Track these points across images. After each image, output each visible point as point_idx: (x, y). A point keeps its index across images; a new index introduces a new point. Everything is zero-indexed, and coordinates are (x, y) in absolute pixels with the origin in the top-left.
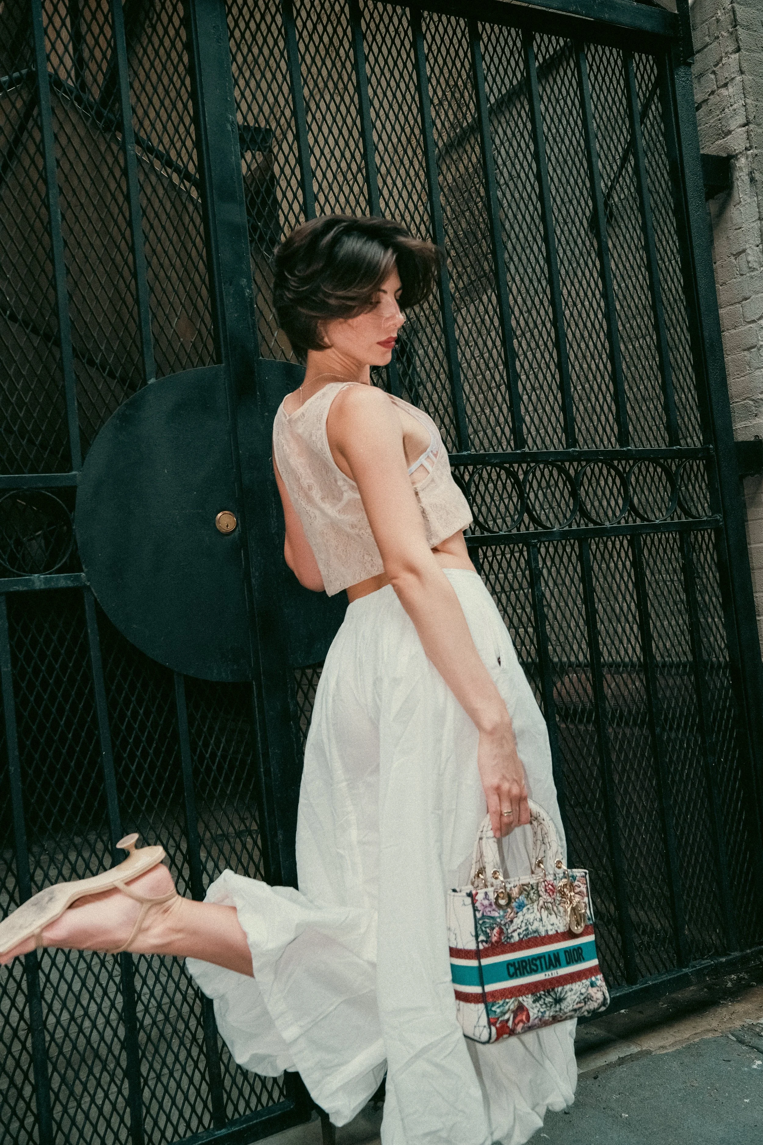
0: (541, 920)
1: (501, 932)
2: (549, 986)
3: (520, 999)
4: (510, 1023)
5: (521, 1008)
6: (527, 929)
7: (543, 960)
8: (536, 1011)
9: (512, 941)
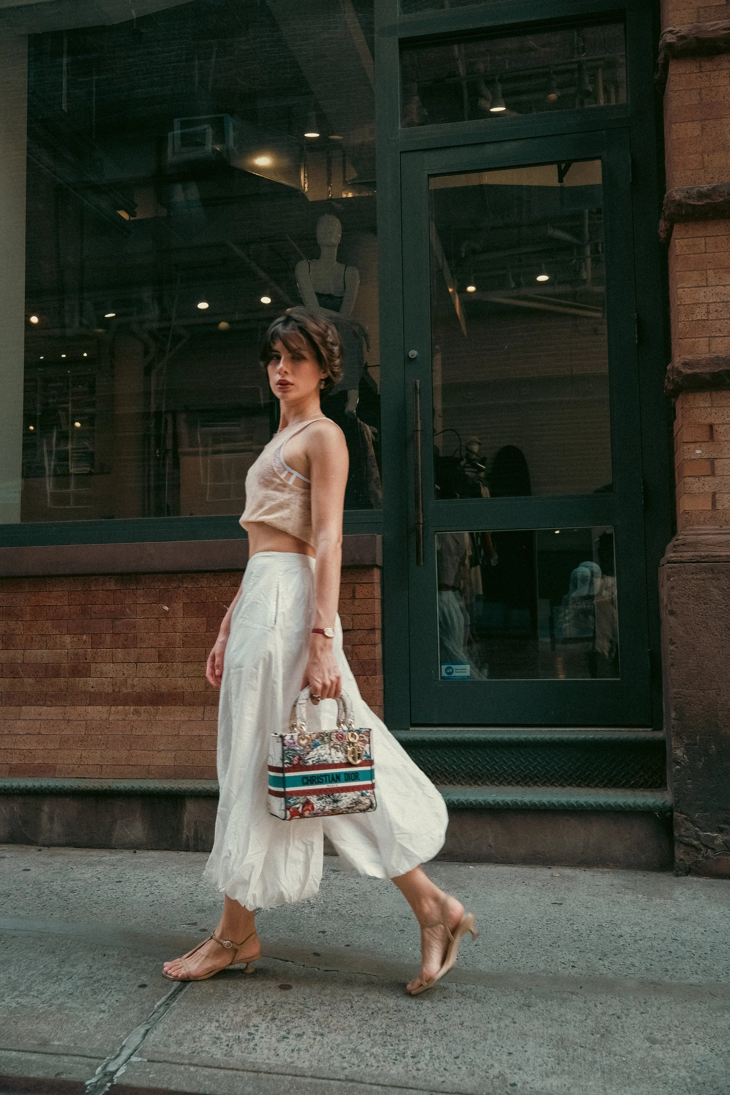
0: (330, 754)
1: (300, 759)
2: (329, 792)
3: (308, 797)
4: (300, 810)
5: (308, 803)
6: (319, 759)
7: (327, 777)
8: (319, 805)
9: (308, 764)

_Task requirements_: Please rewrite all the items above as one numbered list with the blank lines and the pictures left out.

_Result for this exercise_:
1. Track these points across images. After each image, output each visible point as point_idx: (x, y). A point keeps its index across images; a new index introduces a new point. Everything is zero-indexed, and coordinates are (x, y) in absolute pixels with the origin in the top-left.
2. 0: (541, 920)
3. 1: (501, 932)
4. 2: (549, 986)
5. 3: (520, 999)
6. 4: (510, 1023)
7. 5: (521, 1008)
8. 6: (527, 929)
9. 7: (543, 960)
10. 8: (536, 1011)
11. 9: (512, 941)
12. 0: (330, 754)
13. 1: (300, 759)
14. 2: (329, 792)
15. 3: (308, 797)
16. 4: (300, 810)
17. 5: (308, 803)
18. 6: (319, 759)
19. 7: (327, 777)
20. 8: (319, 805)
21. 9: (308, 764)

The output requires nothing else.